- _Reading passage_
═══
Halloween Horrors: ARMY OF DARKNESS

ARMY OF DARKNESS  (1992)
Directed by Sam Raimi
Starring Bruce Campbell, Embeth Davidtz, Marcus Gilbert, Ian Ambercrombie, Richard Grove
R for violence and horror.
SCAREmeter: 4/10
GOREmeter: 6.5/10
OVERALL: 3.5 out of 4 stars

ARMY OF DARKNESS completes the seriously extreme arc of the Evil Dead trilogy, from the original, marketed as "The Ultimate Experience in Grueling Terror," to this third chapter which bore the taglines like, "Trapped in Time.  Surrounded by Evil. Low on Gas," and, "They Move. They Breathe.  They Suck."
Following the success of Raimi's DARKMAN, the third installment in the saga of all-too-groovy anti-hero Ash Williams (Bruce Campbell) was green-lit with a budget over three-times that of EVIL DEAD II, continuing the brilliantly ridiculous conclusion of that film where Ash has been inadvertently been warped into Medieval Europe during his attempt to eradicate the evil demons unleashed by the Necronomicon, identified as "Deadites."
Whereas in the original, Ash was a bumbling everyman and was transformed into a crazier and more capable man of over-the-top action in the second film, in ARMY OF DARKNESS, he is equal parts smartass/dumbass/action-hero/heartbreaker/asshole.  Narrating his own story, the quick prologue details how Ash began as a lowly employee at the local S-Mart, killed his possessed girlfriend, Linda (providing a cameo for Bridget Fonda, the third actress to play Linda in as many films), and wound up dropping from the sky with an Oldsmobile in the Middle Ages.  With his possessed hand now replaced by a chainsaw and a sawed-off double barrel shotgun, the men of 1300 A.D., led by Lord Arthur (Marcus Gilbert) aren't sure what to make of him, but suspect him of being in the employ of Arthur's enemy, Duke Henry the Red (Richard Grove), so they take him captive and throw him into a pit as a form of execution.  In the pit, Ash fights a Deadite, successfully killing it in full view of the bewildered people tormented by these demons.  Lord Arthur's Wise Man (Ian Ambercrombie) identifies Ash as one spoken of in prophecy to rid them of the Deadites, and informs him that the only way to send him back to his proper time is if Ash successfully quests for the Necronomicon, but when Ash fails to complete the instructions properly, an army of Deadites and corpses is brought up from the grave to wreak havoc on the land.
═══
- _Source data_
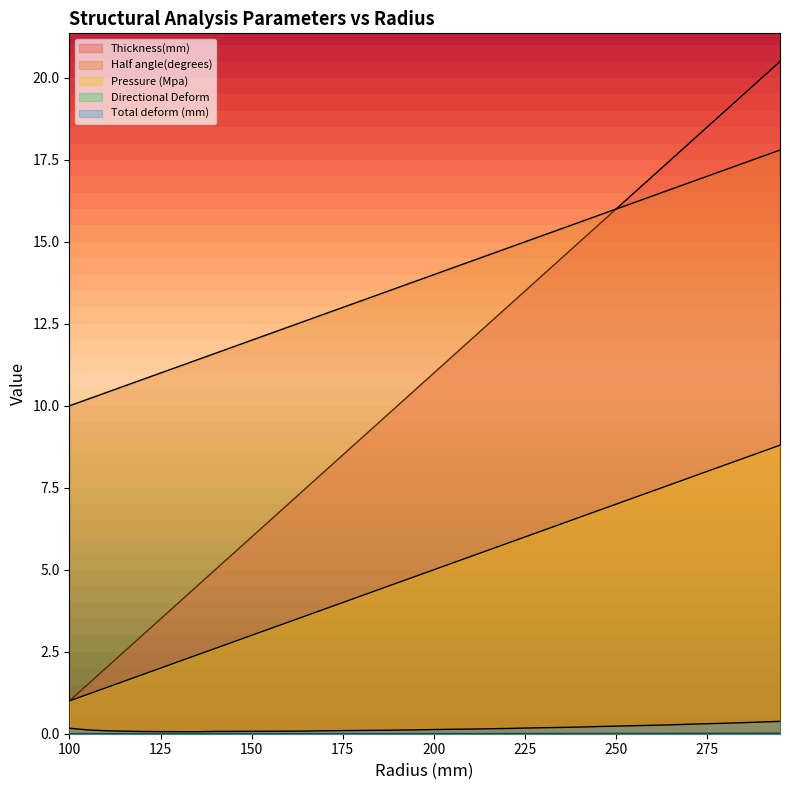

At which category does the chart reach its minimum across all series?

275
═══
- _Work instruction 1_
Can you repeat, word for word, the part of the Army of Darkness review that opens with "ARMY OF DARKNESS  (1992)" and closes with "violence and horror."?
- _Work instruction 2_
What comes next in the Army of Darkness review? Write the continuation, starting after its final sentence.

- _Task answer 1_
ARMY OF DARKNESS  (1992)
Directed by Sam Raimi
Starring Bruce Campbell, Embeth Davidtz, Marcus Gilbert, Ian Ambercrombie, Richard Grove
R for violence and horror.

- _Task answer 2_
While the first two films in the series were plentifully campy and humorous, each could still be, at least partially, aptly described as horror movies, or rather, horror-comedies.  ARMY OF THE DEAD keeps the horror elements, but seems wholly disinterested in scares; instead it's a no-holds-barred supernatural action-adventure comedy.  This is Ash at his most hilariously badass, getting away with lines like "Give me some sugar, baby," and, "Don't touch that please, your primitive intellect wouldn't understand alloys and compositions and things with... molecular structures."  Plus, he gets to play two parts; one, the "good" Ash who wields a sawed-off shotgun and a chainsaw/mechanical hand, the other, "Evil Ash," a Deadite version of Ash whose face is partially blown of by a shotgun and the rest of him is charred, thanks to the first Ash.
Evil Ash
Of the Evil Dead trilogy, ARMY OF DARKNESS is definitely the most fun, with Raimi and Campbell going off completely unhinged, taking inspiration from Mark Twain's A Connecticut Yankee in King Arthur's Court, then filling it chock full of B-movie special effects, including the excellent climax which features an army of stop-motion animated skeletons led by Evil Ash, plus a surprising amount of explosions when it all kicks into a ROAD WARRIOR-mode.  Movie fans will get a real kick out of some of the references, too, especially the use of a famous phrase from THE DAY THE EARTH STOOD STILL. 
Tone-wise, it's barely related to its predecessors, and while the first two were outrageously gory to the extent that THE EVIL DEAD garnered an NC-17 rating (on re-release a decade after its first) and EVIL DEAD II had to make cuts in order to avoid an X rating, ARMY OF DARKNESS is very comfortably suited in its R rating, never even edging into "hard-R," and any moment of gore is mitigated by a direct comic-fantasy context.  If it abandons the horror genre (if not its elements), it still soars on its new semi-satiric swashbuckling thrills, with fun and over-the-top action sequences that no other movie is likely to get away with.
"Shop smart.  Shop S-Mart."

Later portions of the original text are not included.